遅い時間あるいは早い時間の運動は、リズムを遅らせる
生体機能変化による日内リズムの修飾-特に運動・睡眠と日内リズムの関係-という研究論文を引用・参考にしています。
運動負荷は生体リズムにかなりの影響を及ぼすとされています。夕方、さらに遅い時間帯での運動によって生体リズムの遅れが報告されています。また、早朝の4時から7時に運動においても、1時間~2時間の遅れが報告されています。
以下の記事はNocturnal exercise phase delays circadian rhythms of melatonin and thyrotropin secretion in normal menという研究論文を引用・参考にしています。
300lux以下の部屋で早朝4時~7時の体温が最低になる時間帯に、3時間の運動を実施しました。
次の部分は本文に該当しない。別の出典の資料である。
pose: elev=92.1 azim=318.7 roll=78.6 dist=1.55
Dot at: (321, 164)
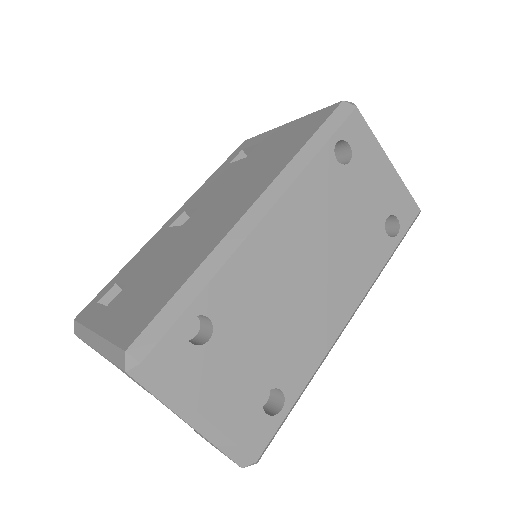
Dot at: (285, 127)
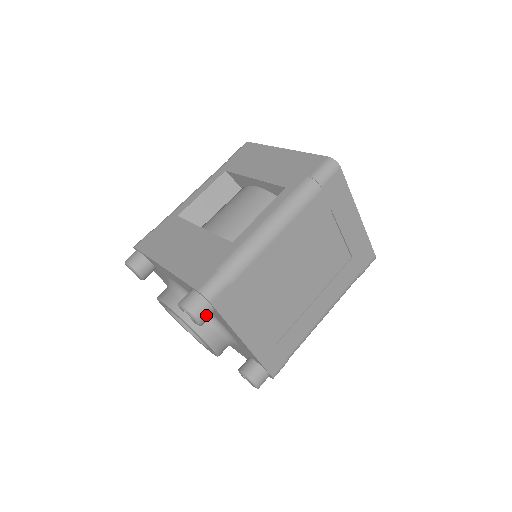
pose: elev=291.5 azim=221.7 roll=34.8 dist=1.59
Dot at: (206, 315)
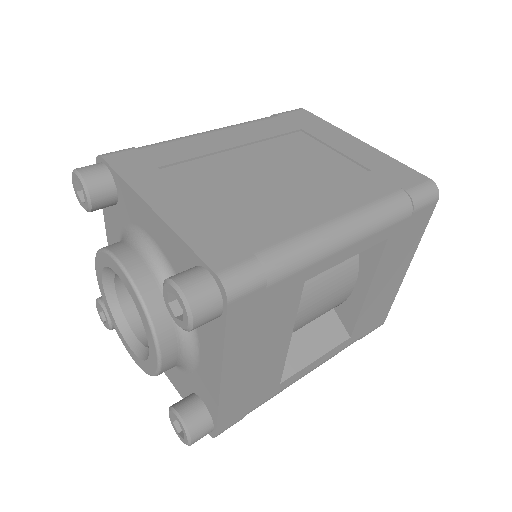
Dot at: (94, 171)
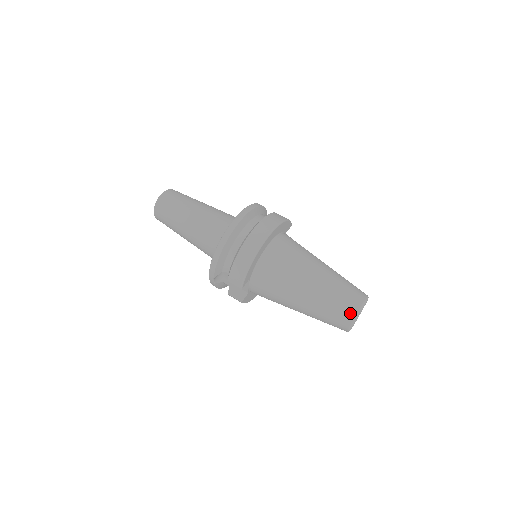
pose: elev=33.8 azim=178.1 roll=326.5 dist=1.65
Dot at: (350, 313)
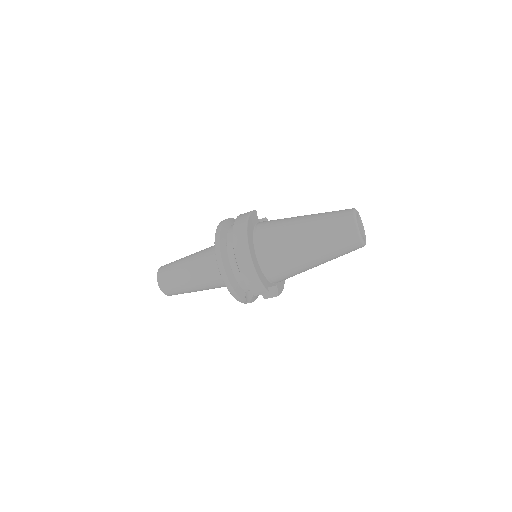
Dot at: (353, 236)
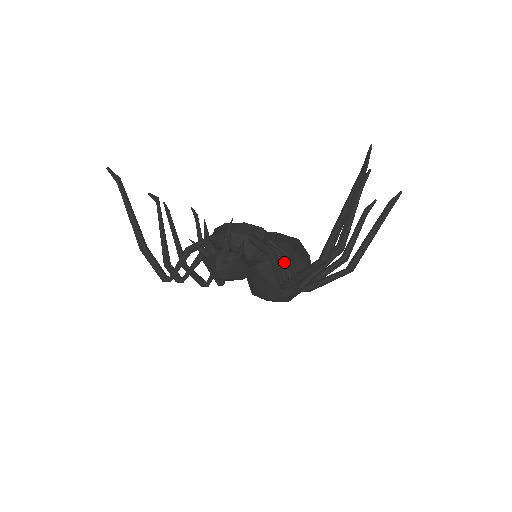
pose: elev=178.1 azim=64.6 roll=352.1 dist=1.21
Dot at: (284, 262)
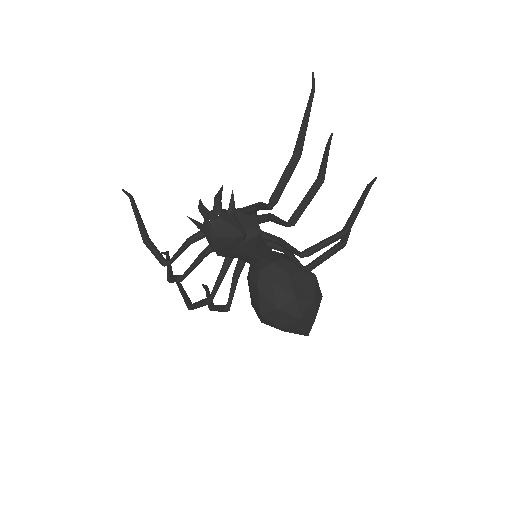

運動は、15分60%VO2max、15分40%VO2max、6分休憩を5セットの計180分で、自転車エルゴメーター・腕クランキングです。その結果、非運動群と比較して運動群は、実験1日目でメラトニン分泌とサイロトロピン分泌の開始時間において、1~2時間の時間的遅れが観察されたのです。メラトニンは、寝る前から分泌されだすホルモンで、眠りを誘発するホルモンだと言われています。サイロトロピンは、甲状腺刺激ホルモンで、甲状腺ホルモンの分泌を促します。図の上側が非運動群で、下側が運動群です。また、左側がメラトニン分泌で右側がサイロトロピン分泌です。非運動群と運動群のメラトニン分泌を比較すると、メラトニン分泌開始を意味する矢印は運動群のほうが後ろになっています。つまり、早朝の運動は眠りにつく時間を後ろにずらし、眠りにくくする可能性があると言えます。
昼間の身体運動はリズムを早めるのでおすすめ
では、昼間の時間帯に運動するとどうなるのでしょうか。眠る時間を早めることができます。
以下の記事はPhase-advance shifts of human circadian pacemaker are accelerated by daytime physical exerciseという研究論文を引用・参考にしています。
被験者は、実験前に7日間深夜に眠れるように慣れさせおき、10luxの薄暗い条件下で15日間生活しました。そして被験者を、運動する組と運動しない組に分け、運動する組は3日目から運動を開始しました。
運動は、自転車漕ぎ運動とクランキング運動を午前と午後に行い、心拍数140泊/分の強度で15分間の運動を15分間の休息を挟んで4セット行いました。午前に自転車漕ぎ運動を行った場合は午後にクランキング運動を行い、午前にクランキング運動を行った場合は午後に自転車漕ぎ運動を行いました。因みに心拍数140というのは割ときつめの運動です。20歳では楽だと感じるかもしれませんが、50~60代ではかなりきつく感じるでしょう。その結果、メラトニン分泌のピーク値は、運動する組では1日目-8日目において0.88±0.53時間早まり、1日目-14日目においては1.60±0.42時間も早まったのです。一方、運動しない組では遅くなっていました。
下の図は、運動するグループと運動しないグループのメラトニン分泌リズムを表した図です。メラトニン分泌リズムにおいても8日目(表中のB)には、運動する組(●)は運動しない組(○)よりも分泌時間が早まっていることが読み取れます。
早い時間に眠りたいのであれば、運動は昼間に行うとよいでしょう。